Supreme Court cuts down Pizza Hut franchisees' bid to label drivers as contractors

The decision came as courts around the world clarified the employment status of gig economy workers

Supreme Court cuts down Pizza Hut franchisees' bid to label drivers as contractors

The Supreme Court has thrown out the bid of two Pizza Hut franchisees to label their workers as independent contractors rather than employees.

The 4 November 2021 decision came as courts around the world sought to clarify the employment status of workers in the gig economy, including Uber and food delivery drivers. Not only did the court dismiss the appeal of Gill Pizza Ltd and Malotia Ltd, the franchisees were also ordered to pay $15,000 in costs.

Gill Pizza and ors v A Labour Inspector involved an action brought on behalf of 28 pizza delivery drivers to recover wages and holiday pay entitlements that they claimed were owed to them by Gill Pizza Ltd and Malotia Ltd. The franchisees argued that the delivery drivers were independent contractors and not employees; therefore, they were not covered under the Minimum Wage Act 1983 and the Holidays Act 2003.

As a result, the drivers were not entitled to overtime payments, sick leave, superannuation benefits, holiday pay, redundancy pay, or other reimbursements, the franchisees submitted.

The case first went before the Employment Relations Authority (ERA), which determined that it lacked the jurisdiction to decide whether or not the drivers were employees. On appeal, the Employment Court ruled in the franchisees' favour and held that the ERA's jurisdiction did not extend to matters where employment status was an issue. The court opined that where the type of employment relationship was in contention, a labour inspector was required to seek a declaration of status from the Employment Court before the ERA could rule on subsequent issues.

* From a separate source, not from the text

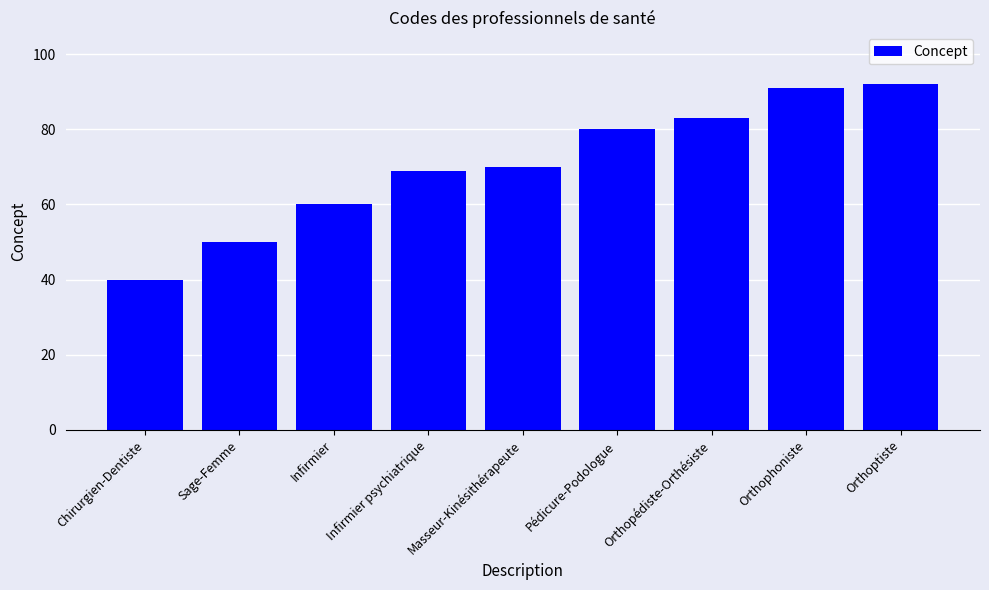

Between Orthoptiste and Chirurgien-Dentiste, which is larger?

Orthoptiste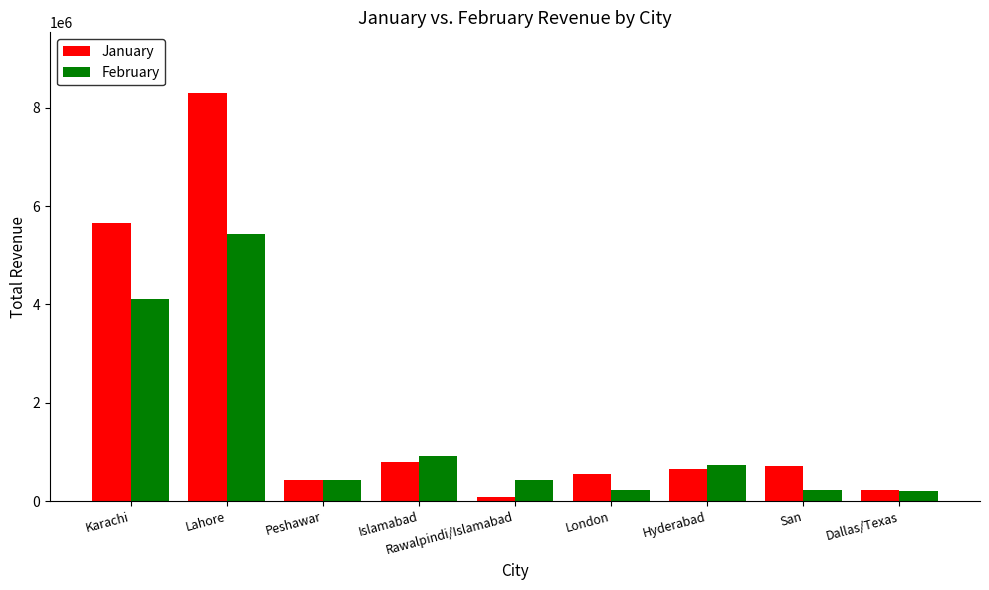

What is the sum of the February values at Lahore and London?

5651925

The Court of Appeal subsequently overturned the Employment Court’s decision, judging that the drivers were employees. The appeals court commented that the express object of the legislation was to recognise that judicial intervention needed to be made by “a specialist decision-making body that is not inhibited by strict procedural requirements.”

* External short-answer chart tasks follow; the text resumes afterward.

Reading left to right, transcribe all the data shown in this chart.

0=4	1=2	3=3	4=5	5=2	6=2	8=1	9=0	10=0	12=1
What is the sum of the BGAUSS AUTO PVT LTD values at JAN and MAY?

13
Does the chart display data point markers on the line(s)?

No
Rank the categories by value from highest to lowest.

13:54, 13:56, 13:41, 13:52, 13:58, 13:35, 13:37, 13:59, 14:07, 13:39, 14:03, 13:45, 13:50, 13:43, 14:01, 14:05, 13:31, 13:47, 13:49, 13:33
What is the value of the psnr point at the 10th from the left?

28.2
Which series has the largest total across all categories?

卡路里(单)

The Supreme Court sided with the Court of Appeal, saying that allowing the ERA to determine employment status would ensure that decisions are made “as efficiently and cheaply as possible.”

The Supreme Court’s judgment follows the landmark judgment of Diego Franco v Deliveroo Australia Pty Ltd in Australia. The Australian High Court decision, which was handed down in May 2021, classified a Deliveroo driver as an employee and therefore protected from unfair dismissal.